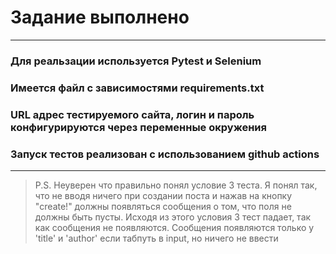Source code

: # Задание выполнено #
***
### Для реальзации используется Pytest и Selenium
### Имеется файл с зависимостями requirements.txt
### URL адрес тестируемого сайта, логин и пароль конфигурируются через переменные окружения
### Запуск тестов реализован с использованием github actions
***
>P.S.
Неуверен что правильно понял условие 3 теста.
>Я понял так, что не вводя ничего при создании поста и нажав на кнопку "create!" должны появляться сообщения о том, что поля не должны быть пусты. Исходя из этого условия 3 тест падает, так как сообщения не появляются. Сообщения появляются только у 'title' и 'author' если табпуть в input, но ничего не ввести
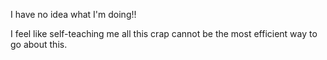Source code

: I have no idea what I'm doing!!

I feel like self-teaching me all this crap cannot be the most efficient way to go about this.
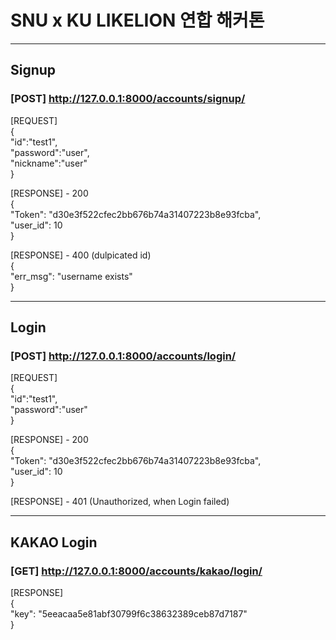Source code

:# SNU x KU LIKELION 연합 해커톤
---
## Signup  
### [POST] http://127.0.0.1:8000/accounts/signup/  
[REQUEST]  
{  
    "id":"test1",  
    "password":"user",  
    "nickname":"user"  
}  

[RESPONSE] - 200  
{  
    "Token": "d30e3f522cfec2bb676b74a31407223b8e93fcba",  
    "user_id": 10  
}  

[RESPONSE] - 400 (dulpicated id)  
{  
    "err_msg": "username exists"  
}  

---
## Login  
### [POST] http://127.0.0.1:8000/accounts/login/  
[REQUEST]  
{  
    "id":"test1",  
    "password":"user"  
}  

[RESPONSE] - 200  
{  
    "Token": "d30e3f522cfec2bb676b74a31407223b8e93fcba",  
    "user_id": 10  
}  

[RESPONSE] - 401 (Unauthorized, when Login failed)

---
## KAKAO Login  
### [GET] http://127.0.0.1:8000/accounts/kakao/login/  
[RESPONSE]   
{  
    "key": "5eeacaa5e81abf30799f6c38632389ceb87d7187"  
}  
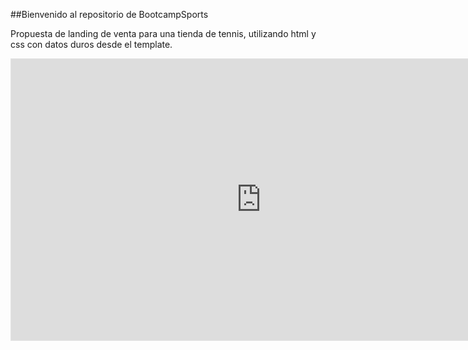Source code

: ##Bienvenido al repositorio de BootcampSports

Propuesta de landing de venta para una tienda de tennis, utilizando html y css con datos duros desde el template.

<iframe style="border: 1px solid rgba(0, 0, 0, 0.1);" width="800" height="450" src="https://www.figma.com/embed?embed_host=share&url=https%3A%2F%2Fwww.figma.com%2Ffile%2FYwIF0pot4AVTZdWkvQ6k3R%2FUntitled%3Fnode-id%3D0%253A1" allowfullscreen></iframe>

□ □ □ □

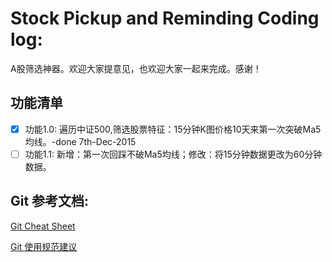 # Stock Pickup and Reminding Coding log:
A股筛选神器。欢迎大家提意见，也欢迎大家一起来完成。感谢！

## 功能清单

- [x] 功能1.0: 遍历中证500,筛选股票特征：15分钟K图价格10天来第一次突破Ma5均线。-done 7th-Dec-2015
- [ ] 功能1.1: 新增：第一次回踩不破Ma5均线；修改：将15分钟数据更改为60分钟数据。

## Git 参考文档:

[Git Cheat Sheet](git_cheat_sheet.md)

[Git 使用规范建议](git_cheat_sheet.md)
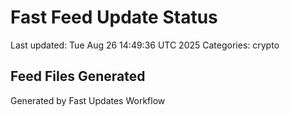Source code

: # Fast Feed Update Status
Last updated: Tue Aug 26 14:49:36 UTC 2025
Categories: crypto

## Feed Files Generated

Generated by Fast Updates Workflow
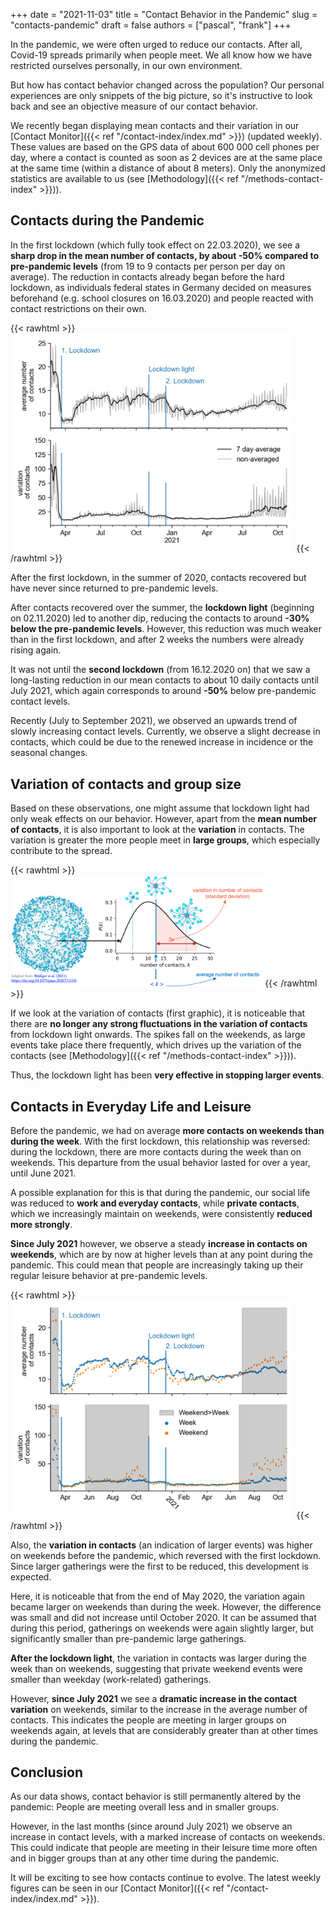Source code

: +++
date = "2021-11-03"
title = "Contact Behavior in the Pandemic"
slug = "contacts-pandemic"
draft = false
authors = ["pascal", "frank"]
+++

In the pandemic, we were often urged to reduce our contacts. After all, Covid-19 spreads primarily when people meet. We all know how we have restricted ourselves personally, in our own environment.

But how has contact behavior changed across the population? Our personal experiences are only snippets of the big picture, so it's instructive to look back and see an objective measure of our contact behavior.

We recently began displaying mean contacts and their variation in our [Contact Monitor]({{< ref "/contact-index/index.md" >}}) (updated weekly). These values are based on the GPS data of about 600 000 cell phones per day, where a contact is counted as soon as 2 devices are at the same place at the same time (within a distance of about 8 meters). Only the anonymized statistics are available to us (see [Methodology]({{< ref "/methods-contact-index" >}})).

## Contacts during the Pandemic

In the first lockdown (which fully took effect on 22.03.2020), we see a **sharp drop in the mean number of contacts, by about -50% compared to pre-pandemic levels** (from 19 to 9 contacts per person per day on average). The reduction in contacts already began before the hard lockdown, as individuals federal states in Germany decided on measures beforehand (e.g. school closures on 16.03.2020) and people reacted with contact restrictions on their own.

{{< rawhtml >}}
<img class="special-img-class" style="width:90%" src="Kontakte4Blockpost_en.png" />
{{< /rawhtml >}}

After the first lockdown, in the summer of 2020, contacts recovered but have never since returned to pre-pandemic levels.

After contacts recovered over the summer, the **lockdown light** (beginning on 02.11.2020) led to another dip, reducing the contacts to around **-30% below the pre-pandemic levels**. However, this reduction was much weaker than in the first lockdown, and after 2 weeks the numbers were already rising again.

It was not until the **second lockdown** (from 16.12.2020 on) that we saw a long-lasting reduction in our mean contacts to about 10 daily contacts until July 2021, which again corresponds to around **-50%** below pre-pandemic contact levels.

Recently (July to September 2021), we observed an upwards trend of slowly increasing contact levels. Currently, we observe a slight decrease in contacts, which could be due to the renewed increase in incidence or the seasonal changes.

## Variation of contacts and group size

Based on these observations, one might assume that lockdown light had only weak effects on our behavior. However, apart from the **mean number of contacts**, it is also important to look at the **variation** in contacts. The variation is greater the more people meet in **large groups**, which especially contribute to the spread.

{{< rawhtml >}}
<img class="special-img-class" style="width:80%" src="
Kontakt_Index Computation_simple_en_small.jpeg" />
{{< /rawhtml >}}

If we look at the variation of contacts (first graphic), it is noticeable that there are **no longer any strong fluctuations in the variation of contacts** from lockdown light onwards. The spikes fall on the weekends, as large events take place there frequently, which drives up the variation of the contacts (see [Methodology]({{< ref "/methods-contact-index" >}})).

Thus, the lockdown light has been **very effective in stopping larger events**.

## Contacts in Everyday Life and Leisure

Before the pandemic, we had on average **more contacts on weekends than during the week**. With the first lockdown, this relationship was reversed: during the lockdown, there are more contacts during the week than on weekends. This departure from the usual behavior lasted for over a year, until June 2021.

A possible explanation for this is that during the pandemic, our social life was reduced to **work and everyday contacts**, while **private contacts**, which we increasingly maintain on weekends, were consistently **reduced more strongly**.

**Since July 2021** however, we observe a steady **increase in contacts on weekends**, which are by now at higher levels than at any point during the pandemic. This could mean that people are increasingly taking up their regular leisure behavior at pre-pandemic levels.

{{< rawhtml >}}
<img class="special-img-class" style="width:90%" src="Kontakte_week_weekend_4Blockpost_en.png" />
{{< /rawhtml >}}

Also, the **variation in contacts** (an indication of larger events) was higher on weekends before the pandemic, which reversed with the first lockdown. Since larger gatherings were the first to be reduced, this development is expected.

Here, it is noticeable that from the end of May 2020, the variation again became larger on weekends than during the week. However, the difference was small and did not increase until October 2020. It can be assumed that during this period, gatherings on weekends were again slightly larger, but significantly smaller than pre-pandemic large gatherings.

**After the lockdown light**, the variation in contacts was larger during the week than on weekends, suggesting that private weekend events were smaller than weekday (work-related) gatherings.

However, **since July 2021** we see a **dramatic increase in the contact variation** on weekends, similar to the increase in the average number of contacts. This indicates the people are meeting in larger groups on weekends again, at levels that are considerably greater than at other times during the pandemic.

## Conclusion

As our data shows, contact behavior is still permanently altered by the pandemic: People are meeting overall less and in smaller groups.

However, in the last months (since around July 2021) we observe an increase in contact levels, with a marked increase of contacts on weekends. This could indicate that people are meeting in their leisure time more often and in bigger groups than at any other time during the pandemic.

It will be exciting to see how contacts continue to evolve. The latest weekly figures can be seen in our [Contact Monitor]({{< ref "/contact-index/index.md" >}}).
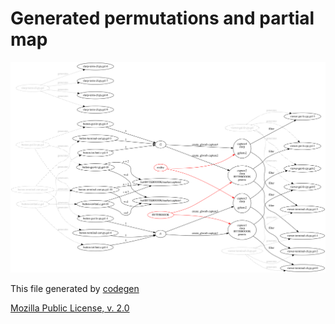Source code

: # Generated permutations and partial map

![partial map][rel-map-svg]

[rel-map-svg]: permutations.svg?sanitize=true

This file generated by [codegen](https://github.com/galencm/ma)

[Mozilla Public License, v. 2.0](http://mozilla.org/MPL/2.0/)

□ □ □ □

Which lines hold the string "reduced"? Copy all of them from the data above.

TASK RESULT -
A possible explanation for this is that during the pandemic, our social life was reduced to **work and everyday contacts**, while **private contacts**, which we increasingly maintain on weekends, were consistently **reduced more strongly**.
Also, the **variation in contacts** (an indication of larger events) was higher on weekends before the pandemic, which reversed with the first lockdown. Since larger gatherings were the first to be reduced, this development is expected.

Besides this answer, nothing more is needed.